Improved weights for age (breed standard weight gain per day of age) are often seen when using organic acids, particularly lactic and formic acid. This is likely due to the reduction of pathogenic bacteria as well as increasing the numbers of beneficial bacteria such as lactobacilli.

 According to Arian de Bekker, who sees the positive effects of water acidification at MS Schippers Canada, “We believe that lactic and formic acid have really positive effects within the bird. Throughout the gastrointestinal tract, these acids optimize the chicken’s own enzymes and acids and allow the feed to be used more efficiently.”

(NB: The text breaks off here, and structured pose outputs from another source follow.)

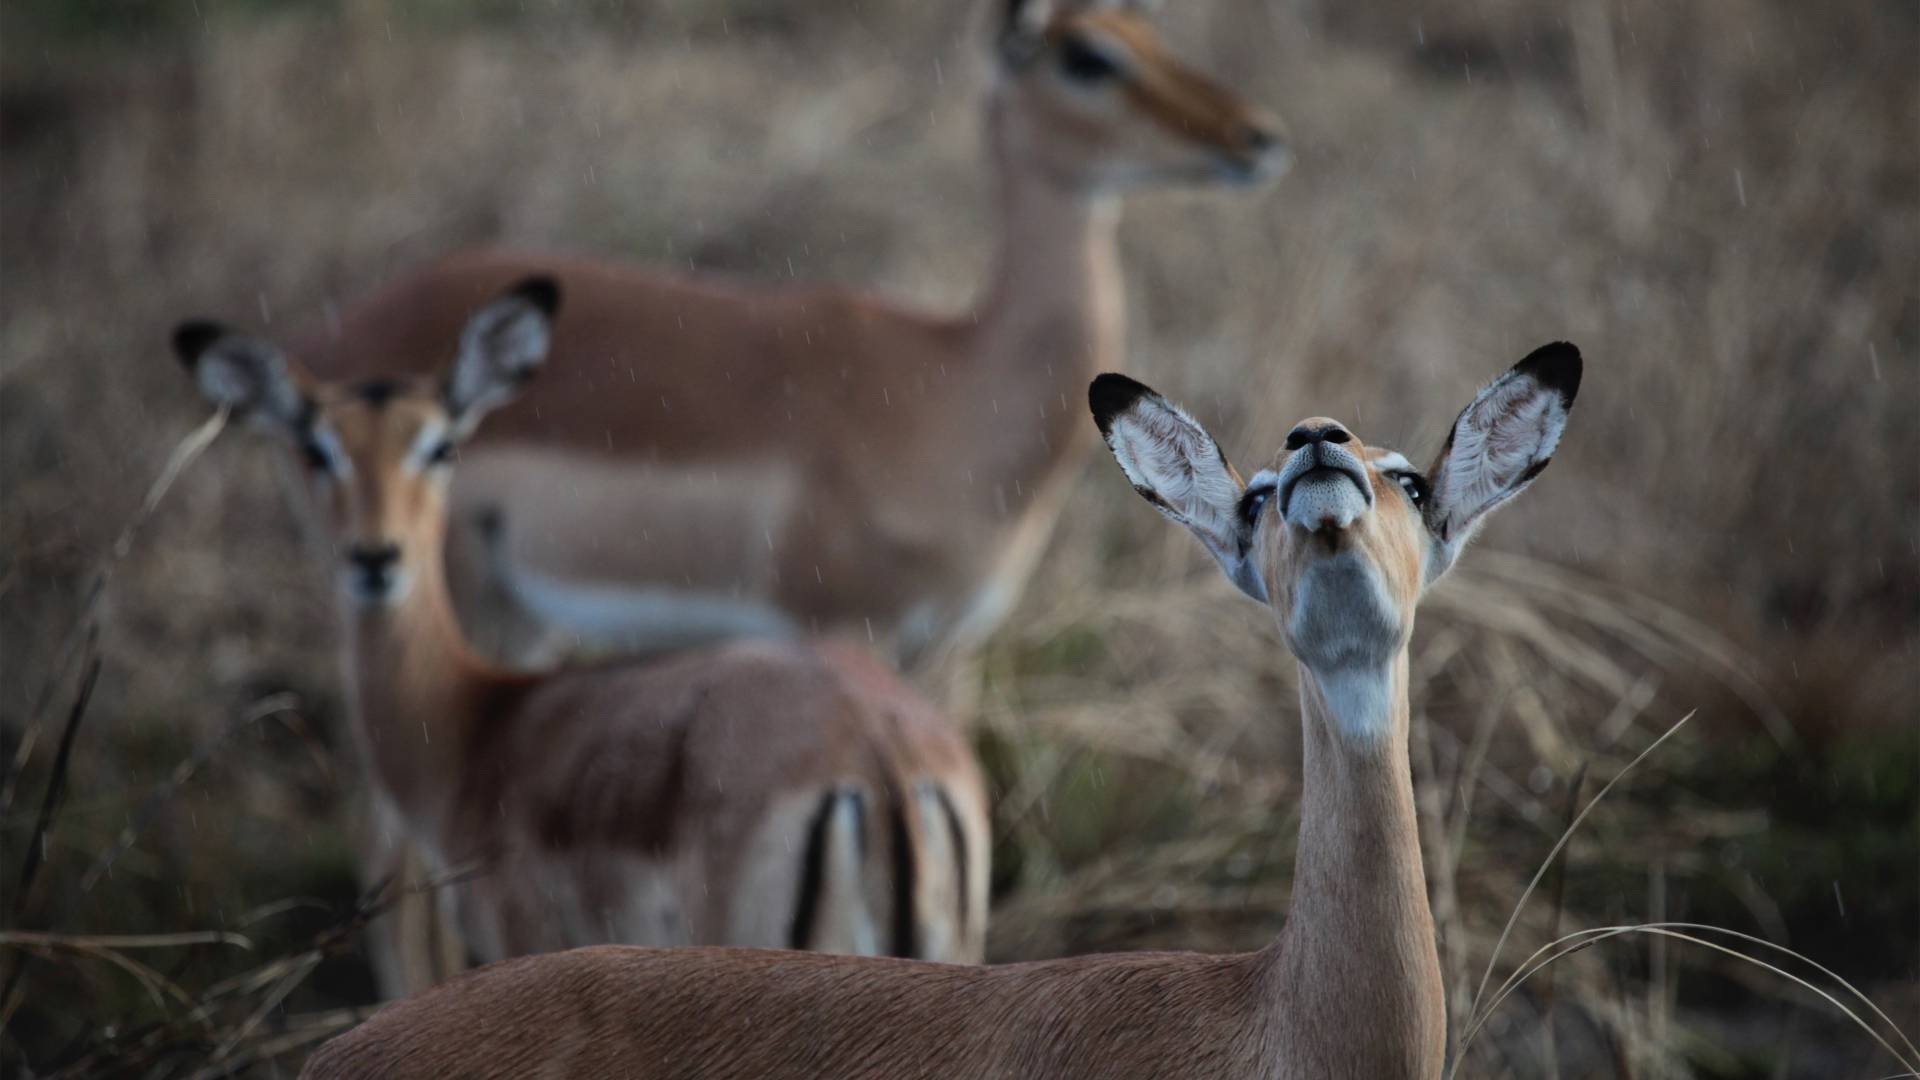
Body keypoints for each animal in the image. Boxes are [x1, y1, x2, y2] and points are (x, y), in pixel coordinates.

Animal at [173, 278, 992, 985]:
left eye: (441, 446)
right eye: (318, 448)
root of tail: (883, 754)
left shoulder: (523, 936)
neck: (479, 725)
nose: (376, 558)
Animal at [292, 0, 1289, 667]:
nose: (1257, 137)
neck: (955, 380)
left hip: (517, 621)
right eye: (1088, 56)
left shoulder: (946, 651)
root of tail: (335, 339)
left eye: (1148, 26)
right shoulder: (842, 633)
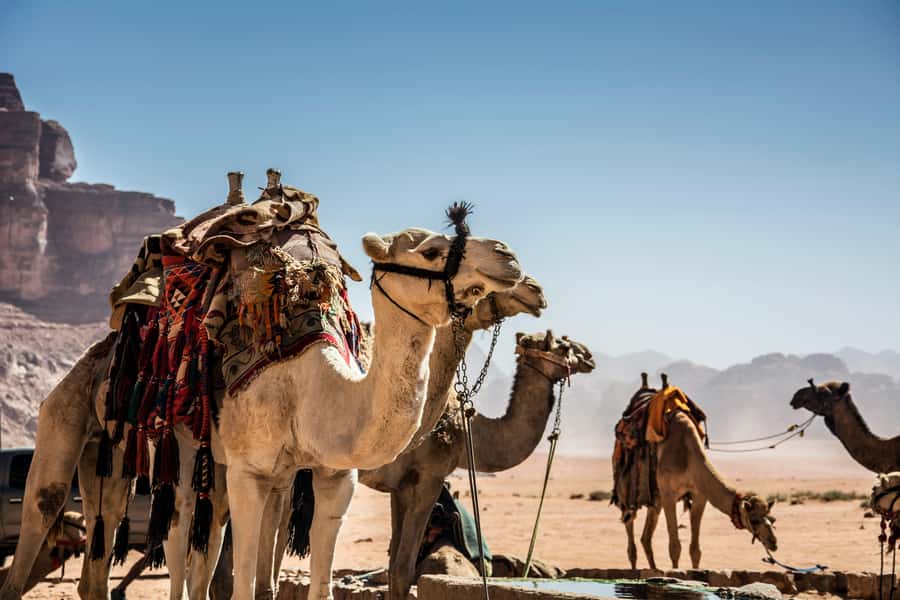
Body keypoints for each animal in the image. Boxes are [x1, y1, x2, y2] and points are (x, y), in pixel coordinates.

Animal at [0, 223, 524, 600]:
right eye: (431, 251)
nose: (508, 256)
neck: (315, 384)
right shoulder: (249, 471)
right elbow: (241, 587)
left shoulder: (332, 477)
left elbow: (311, 587)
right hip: (80, 416)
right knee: (57, 507)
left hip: (119, 456)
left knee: (137, 537)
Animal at [620, 377, 778, 571]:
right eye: (754, 519)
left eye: (772, 519)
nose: (773, 542)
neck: (687, 455)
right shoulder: (668, 494)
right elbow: (675, 546)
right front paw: (675, 572)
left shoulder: (699, 495)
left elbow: (695, 550)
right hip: (629, 487)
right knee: (629, 522)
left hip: (654, 498)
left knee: (646, 537)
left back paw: (653, 568)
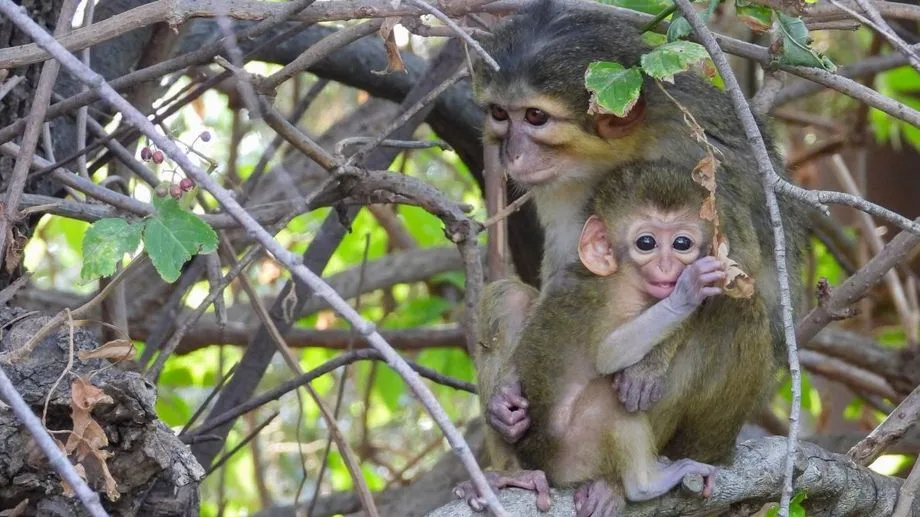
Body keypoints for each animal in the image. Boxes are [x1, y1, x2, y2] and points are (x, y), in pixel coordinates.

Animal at [466, 0, 809, 490]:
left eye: (534, 117)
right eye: (500, 113)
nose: (511, 152)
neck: (620, 148)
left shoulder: (696, 157)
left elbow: (737, 264)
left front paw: (649, 365)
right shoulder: (561, 186)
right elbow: (564, 278)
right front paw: (504, 400)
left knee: (736, 307)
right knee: (507, 295)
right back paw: (517, 473)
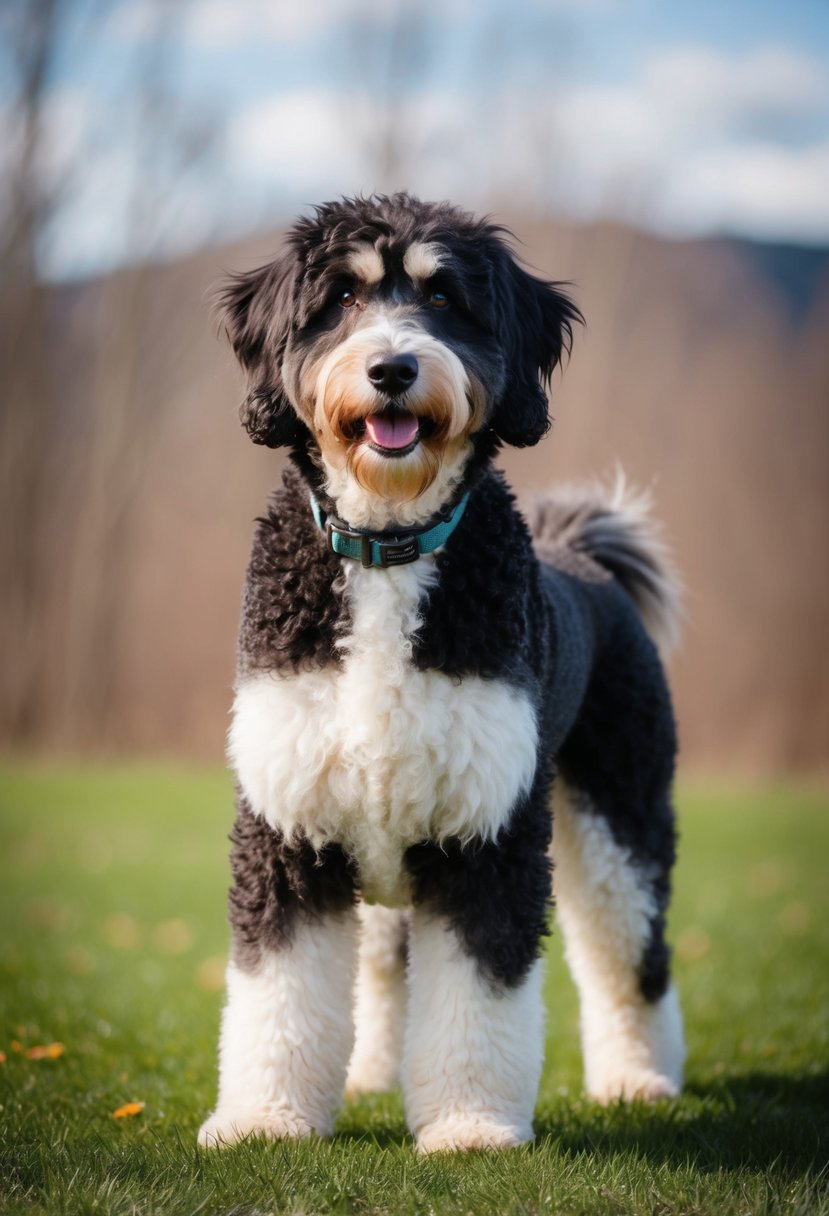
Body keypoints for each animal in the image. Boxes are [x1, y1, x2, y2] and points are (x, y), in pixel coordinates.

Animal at [196, 194, 680, 1152]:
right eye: (341, 297)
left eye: (446, 299)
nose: (391, 367)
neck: (387, 550)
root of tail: (584, 555)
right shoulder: (289, 824)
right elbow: (280, 990)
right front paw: (267, 1117)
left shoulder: (486, 831)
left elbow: (476, 996)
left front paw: (467, 1124)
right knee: (387, 967)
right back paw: (373, 1076)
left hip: (621, 814)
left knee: (629, 958)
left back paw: (638, 1080)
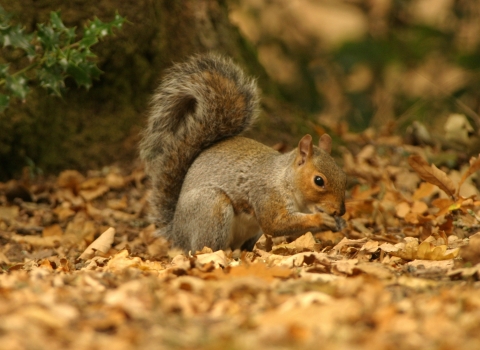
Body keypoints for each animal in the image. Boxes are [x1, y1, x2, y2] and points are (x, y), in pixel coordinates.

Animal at [139, 53, 344, 252]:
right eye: (319, 181)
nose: (341, 211)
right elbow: (274, 224)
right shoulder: (267, 196)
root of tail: (177, 234)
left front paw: (339, 223)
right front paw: (320, 219)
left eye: (343, 174)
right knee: (205, 248)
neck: (284, 179)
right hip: (212, 208)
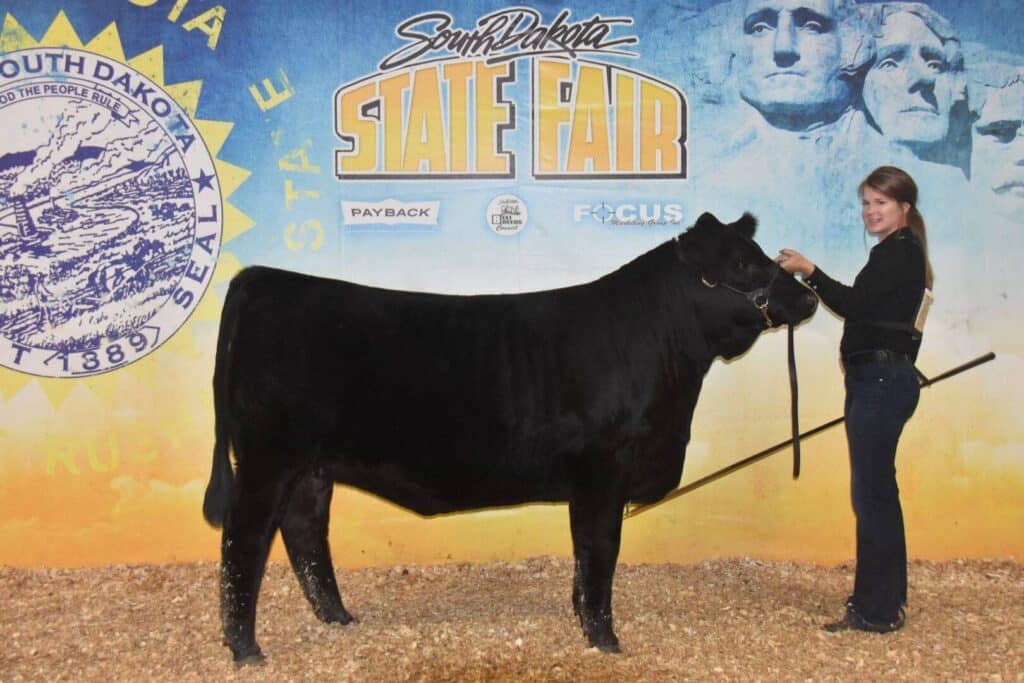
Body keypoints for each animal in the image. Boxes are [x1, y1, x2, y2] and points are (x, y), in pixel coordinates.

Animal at [202, 211, 818, 663]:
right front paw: (605, 639)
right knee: (244, 540)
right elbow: (600, 548)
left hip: (311, 467)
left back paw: (339, 619)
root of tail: (264, 277)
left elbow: (585, 554)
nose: (810, 297)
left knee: (305, 533)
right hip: (267, 457)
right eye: (741, 262)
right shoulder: (604, 467)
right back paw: (246, 648)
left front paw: (584, 621)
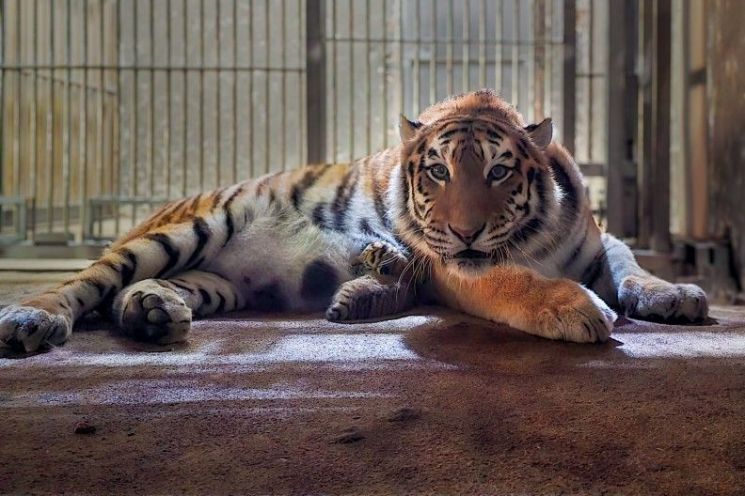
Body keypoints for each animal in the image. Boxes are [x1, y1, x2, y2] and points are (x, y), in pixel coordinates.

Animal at [0, 89, 708, 353]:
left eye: (500, 171)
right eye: (438, 172)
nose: (466, 231)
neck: (541, 235)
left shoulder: (598, 237)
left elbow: (631, 263)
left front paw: (675, 295)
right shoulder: (457, 265)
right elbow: (515, 282)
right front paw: (579, 308)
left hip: (215, 281)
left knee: (130, 293)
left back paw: (151, 315)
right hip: (191, 229)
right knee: (86, 283)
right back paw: (32, 320)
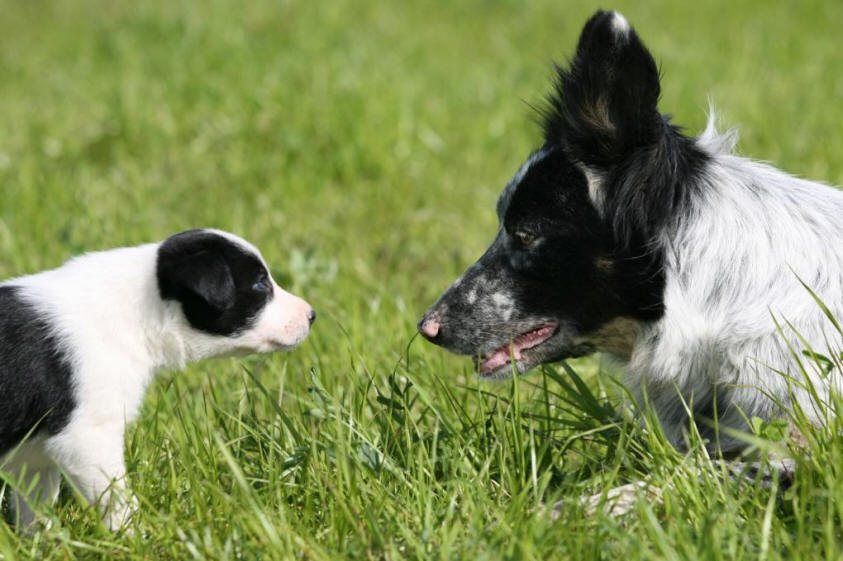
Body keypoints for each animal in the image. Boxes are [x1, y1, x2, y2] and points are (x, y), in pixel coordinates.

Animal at [0, 228, 316, 528]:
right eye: (260, 283)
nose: (311, 314)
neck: (140, 307)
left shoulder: (36, 455)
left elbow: (35, 507)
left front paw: (43, 540)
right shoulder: (87, 436)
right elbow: (118, 500)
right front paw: (131, 536)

There is also evidence that organic acids increase intestinal cell growth, allowing for more surface area and absorption of nutrients. Another reason to use organic acids is to potentially reduce the need of feed antibiotics. Antibiotics and organic acids both reduce competition against good bacteria, increase protein and energy digestibility, and reduce the significance of subclinical infections.

For water acidification to work well it is important to have clean water lines. Organic acids will have a reduced effectiveness in the presence of biofilm inside the water lines before it even reaches the birds.

In the new era of reduced antibiotics, producers can ill afford to have water problems as pictured here.

Conclusion
Improving water quality with good management practices must be a new focus for every producer. Water treatment and disinfection are excellent methods to prevent disease outbreaks (by opportunistic pathogens such as E. coli, Salmonella sp. and Clostridium) and at the same time improving the performance of the flock.

Acidifying and sanitizing are great options for all types of poultry production, particularly those without the benefit of antibiotics in the feed. Water sanitation is critical as outbreaks can happen more frequently and with greater costs, particularly in raised without antibiotic (RWA) poultry production.